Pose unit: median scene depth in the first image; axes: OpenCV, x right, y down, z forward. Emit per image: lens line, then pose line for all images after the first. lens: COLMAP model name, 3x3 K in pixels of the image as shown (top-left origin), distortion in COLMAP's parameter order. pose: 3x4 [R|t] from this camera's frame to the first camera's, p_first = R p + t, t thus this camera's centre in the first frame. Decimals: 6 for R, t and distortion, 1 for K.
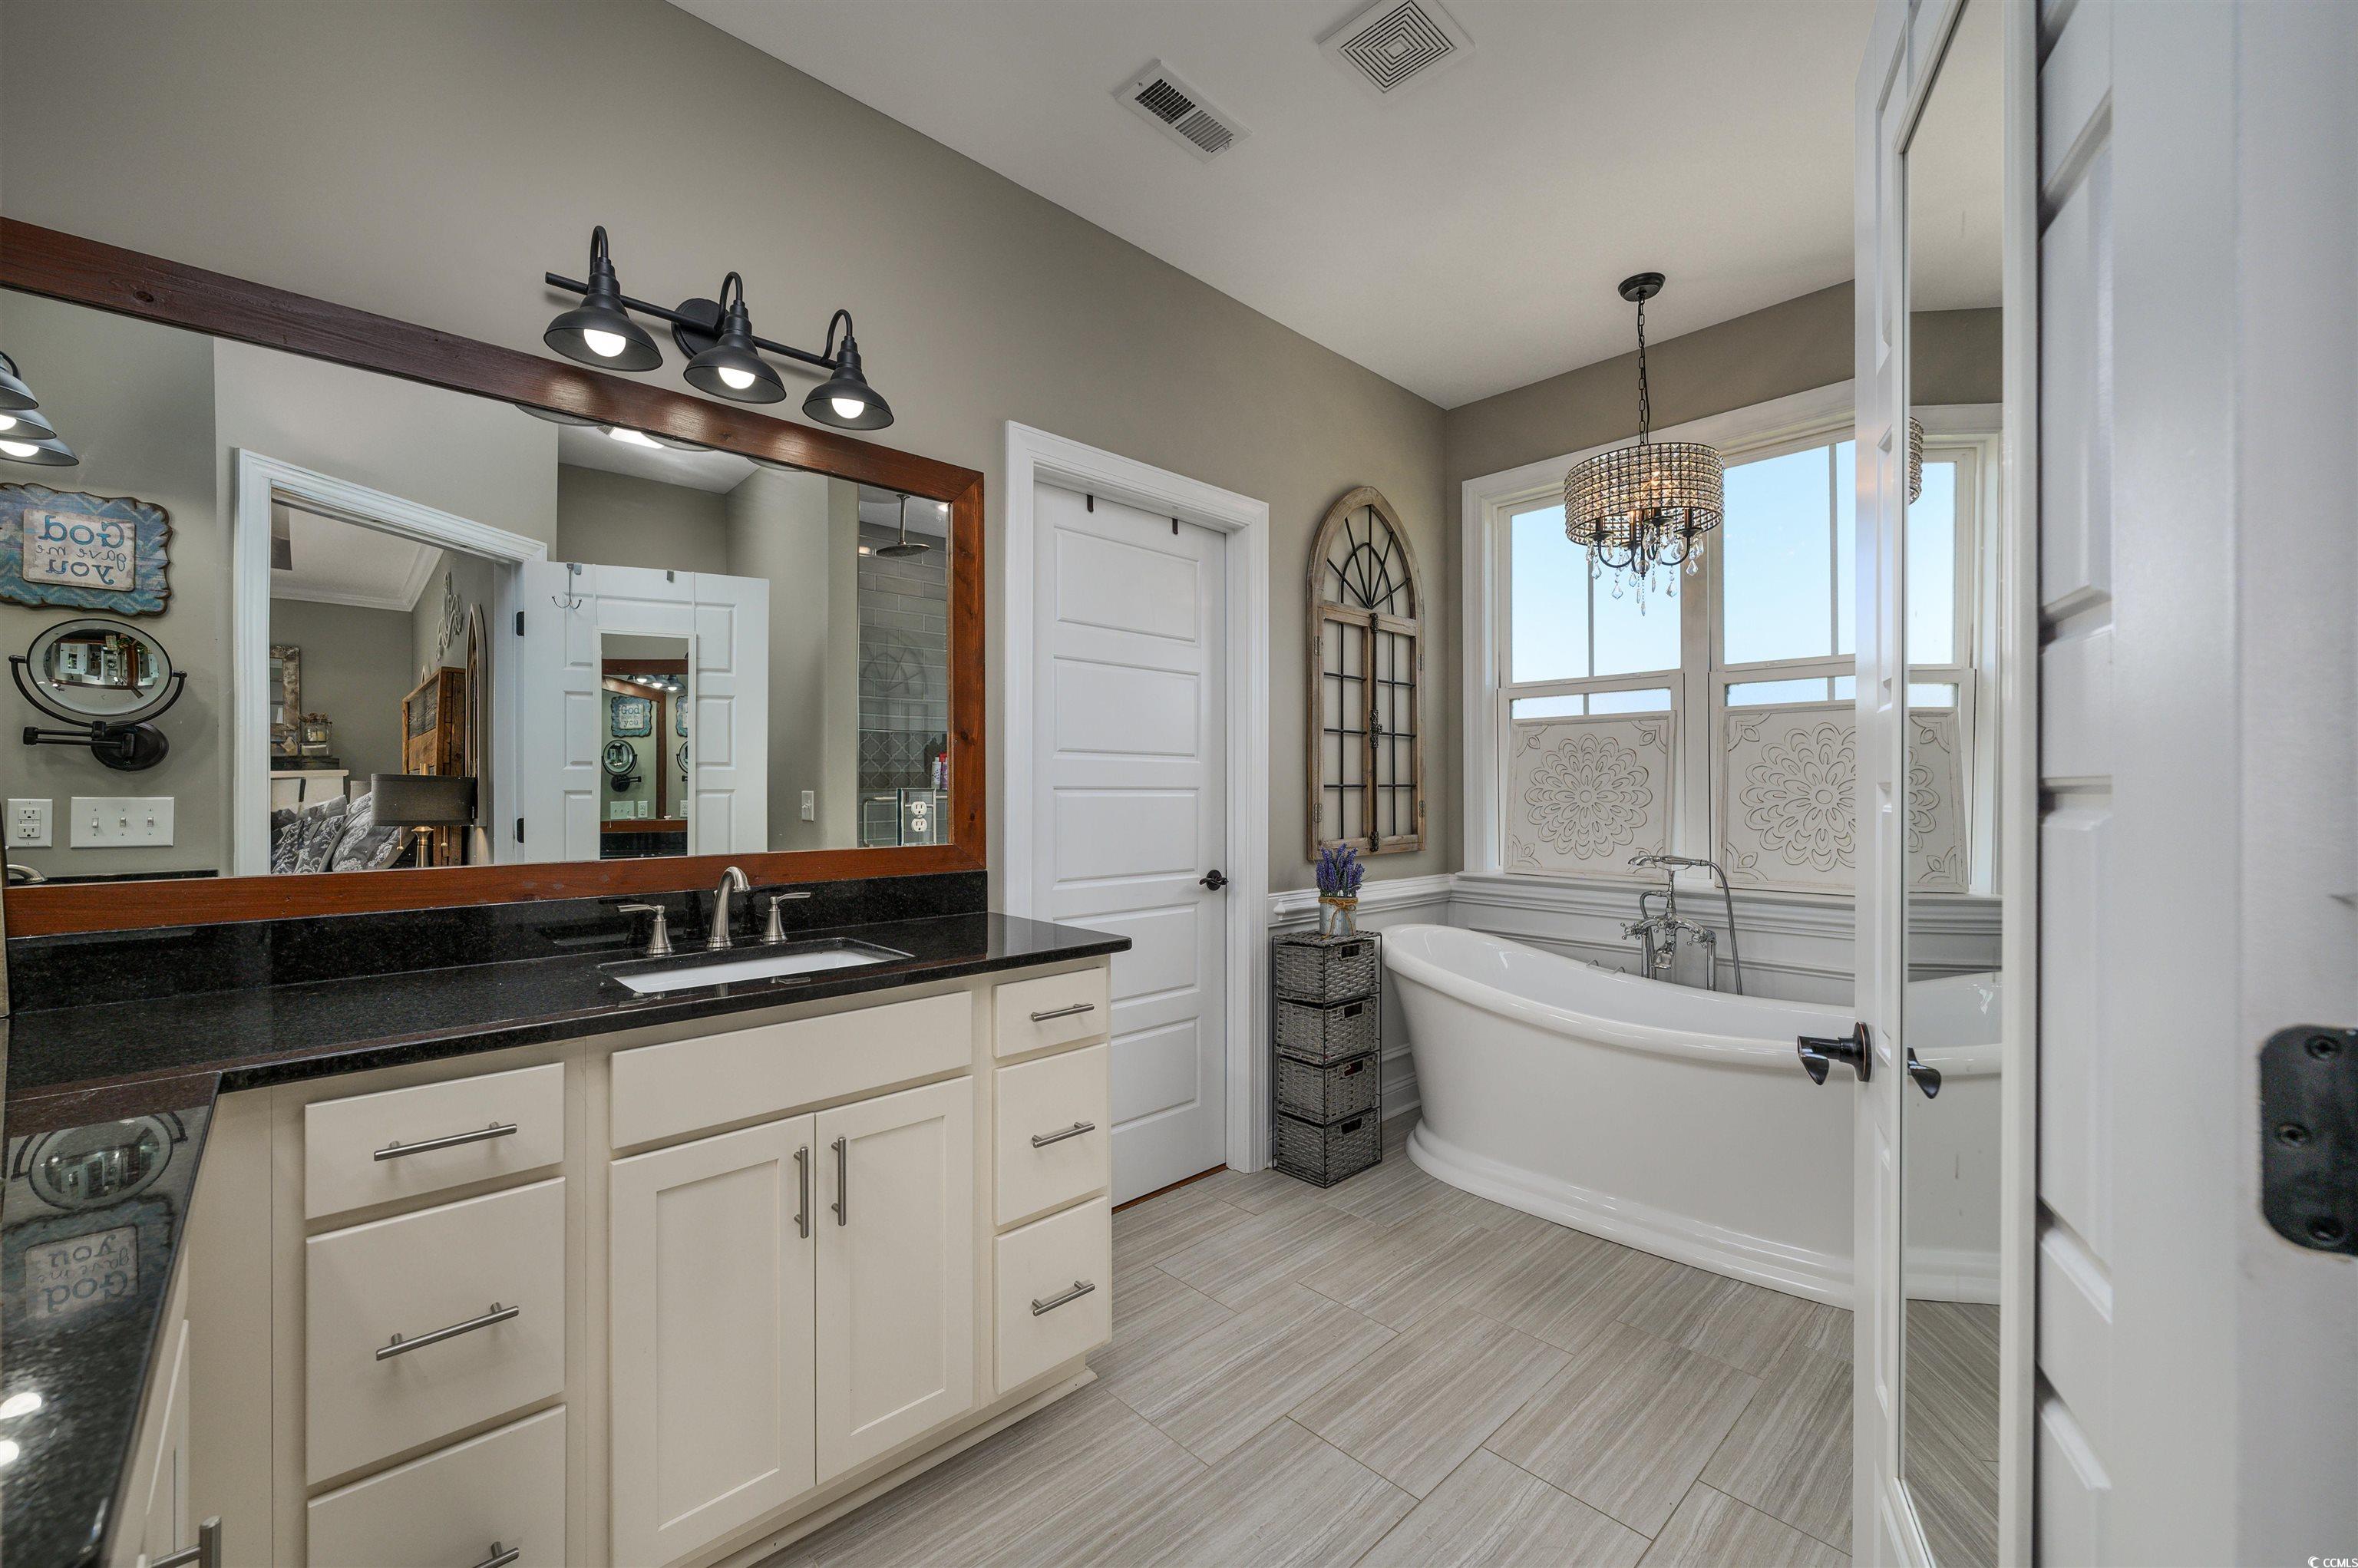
lens RADIAL K [[935.1, 0, 1177.1], [0, 935.1, 770.8], [0, 0, 1]] dist [0.000740, -0.000047]
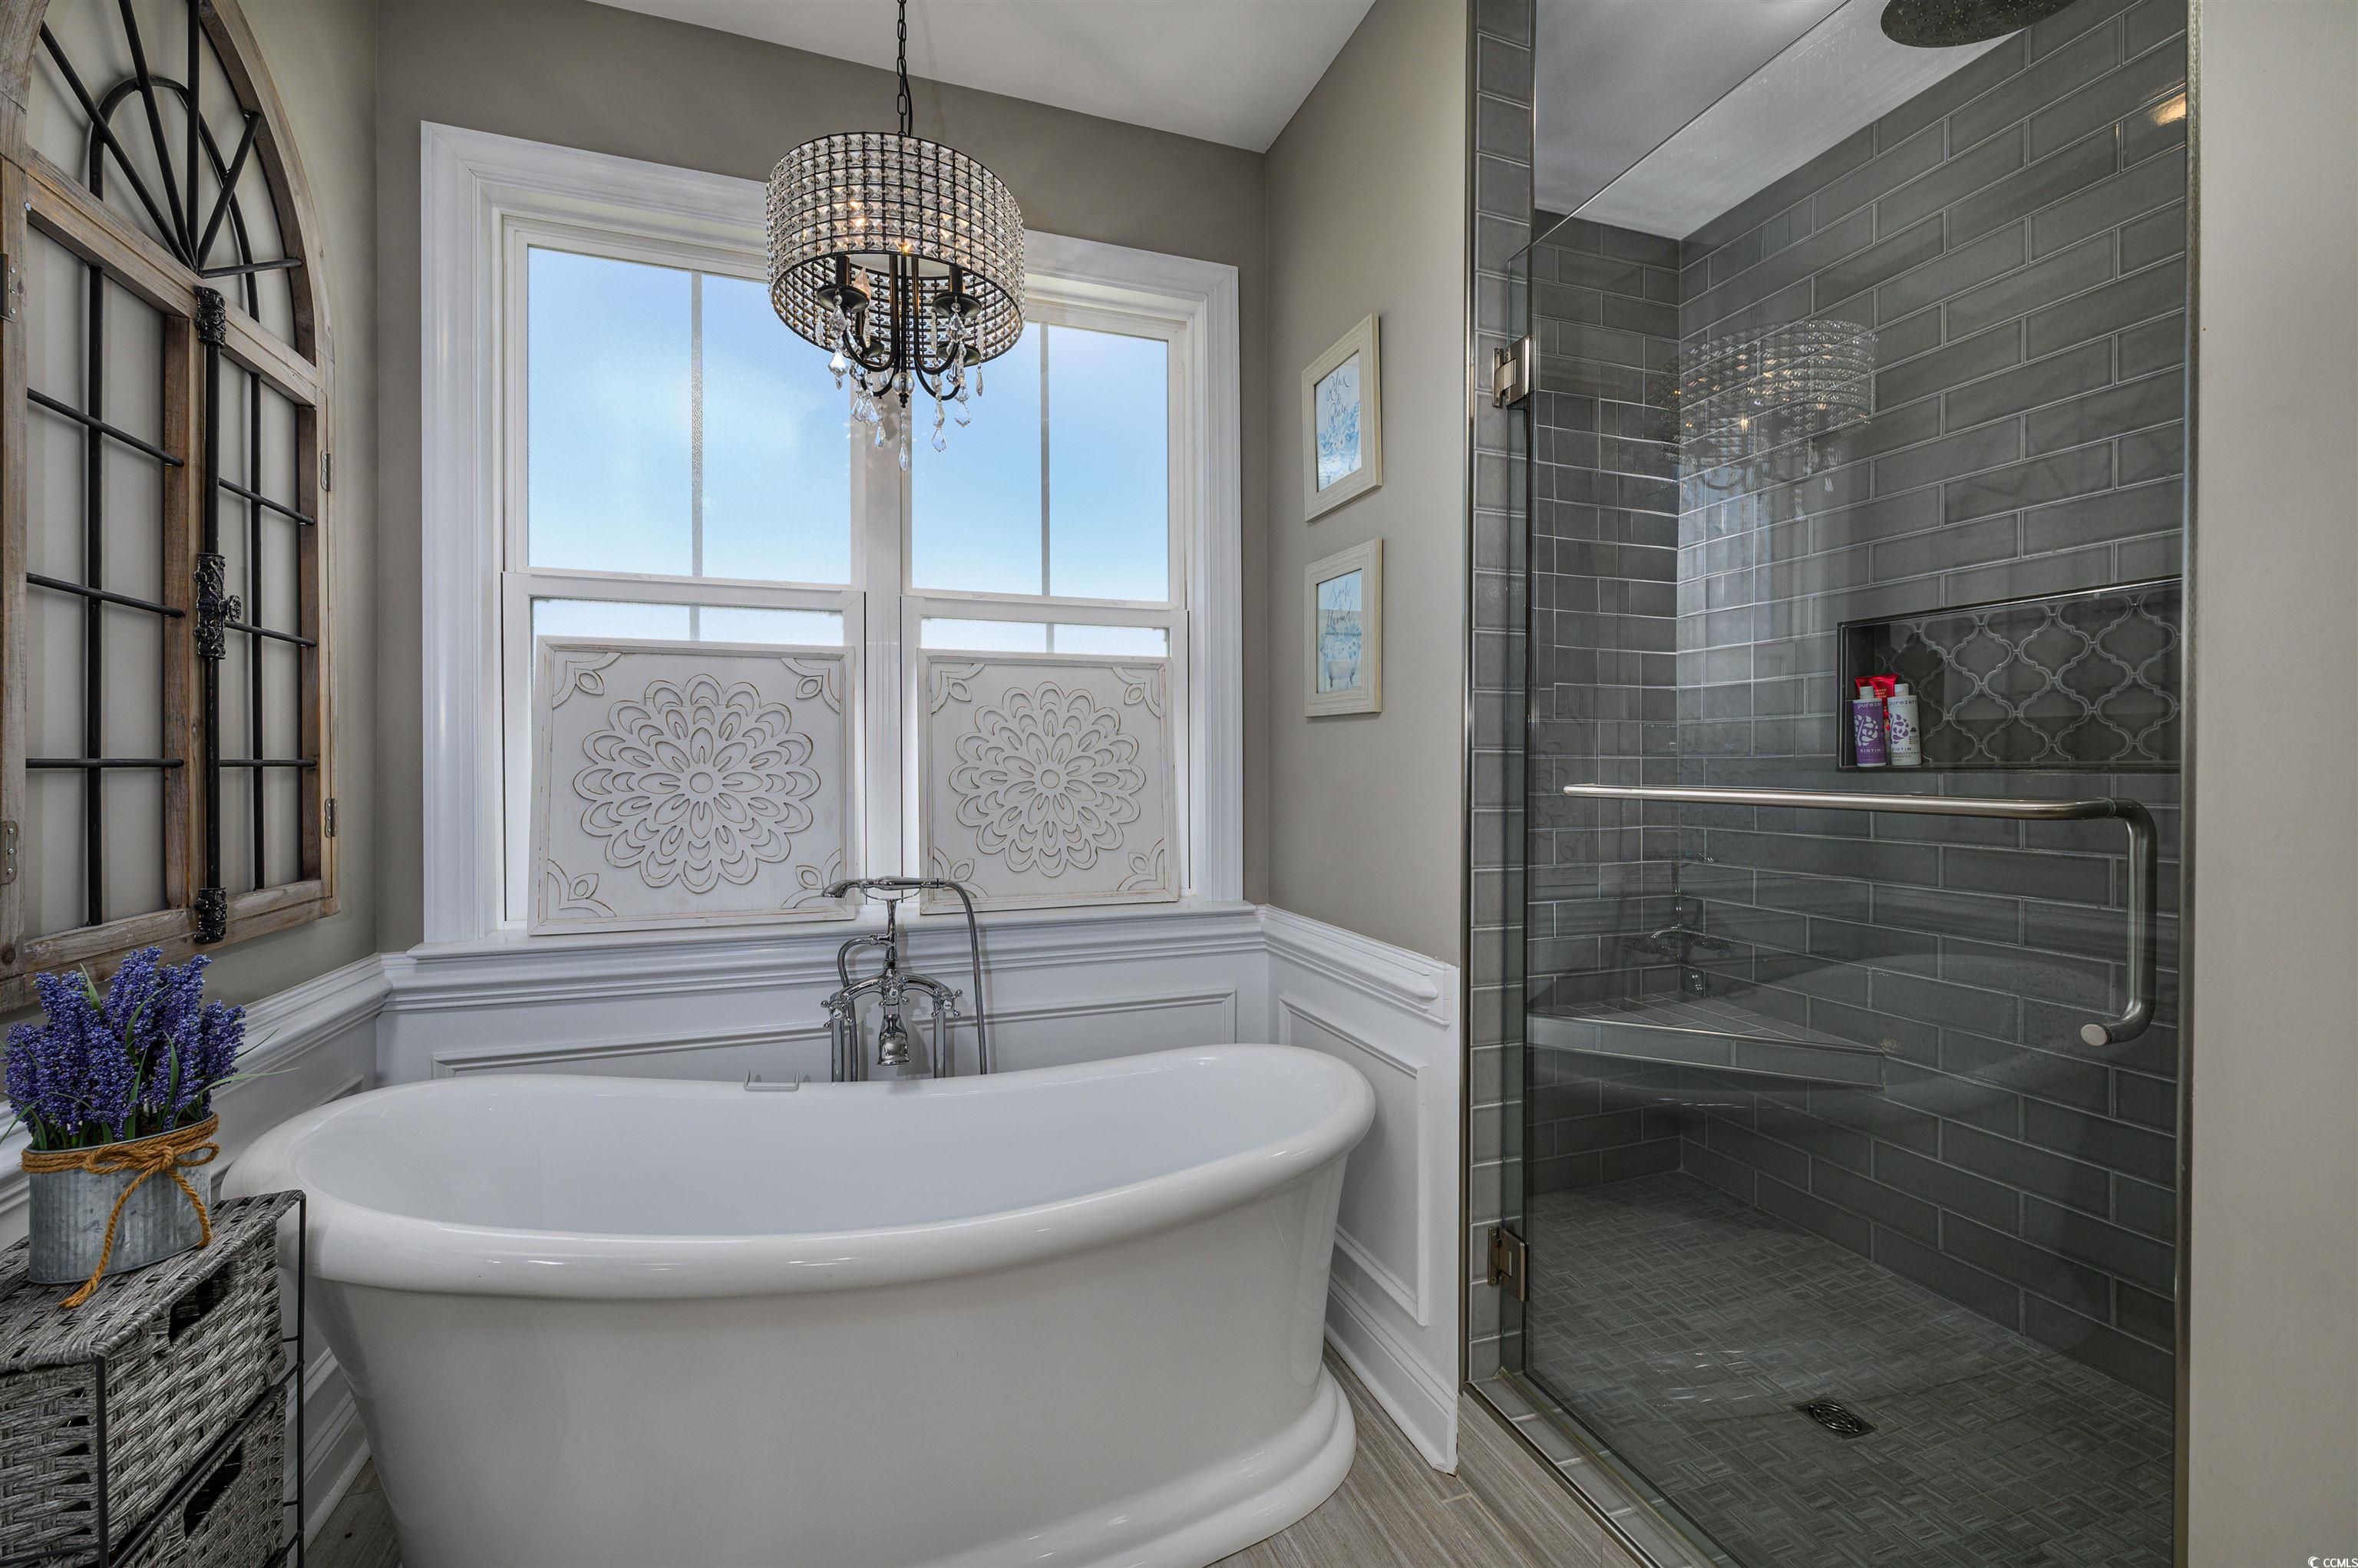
lens RADIAL K [[935.1, 0, 1177.1], [0, 935.1, 770.8], [0, 0, 1]] dist [0.000740, -0.000047]
pose [[0.407462, -0.002893, 0.913218, 0.031496], [-0.014015, 0.999857, 0.009421, 0.010380], [-0.913115, -0.016637, 0.407363, 0.507534]]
-*-*-
_WHAT IS REQUIRED:_ Please give the lines above as a two-column CSV headed instruction and answer, with one row for each instruction and its answer, each in a single quoted field with line breaks turned into spaces. Leave the pictures out.

_RESPONSE TO THIS TASK:_
instruction,answer
"Pose unit: median scene depth in the first image; axes: OpenCV, x right, y down, z forward. Emit per image: lens line, then pose line for all images after the first. lens: COLMAP model name, 3x3 K in pixels of the image as shown (top-left origin), distortion in COLMAP's parameter order. pose: 3x4 [R|t] from this camera's frame to the first camera's, p_first = R p + t, t thus this camera's centre in the first frame. Decimals: 6 for R, t and distortion, 1 for K.","lens RADIAL K [[935.1, 0, 1177.1], [0, 935.1, 770.8], [0, 0, 1]] dist [0.000740, -0.000047] lens RADIAL K [[935.1, 0, 1177.1], [0, 935.1, 770.8], [0, 0, 1]] dist [0.000740, -0.000047] pose [[0.407462, -0.002893, 0.913218, 0.031496], [-0.014015, 0.999857, 0.009421, 0.010380], [-0.913115, -0.016637, 0.407363, 0.507534]]"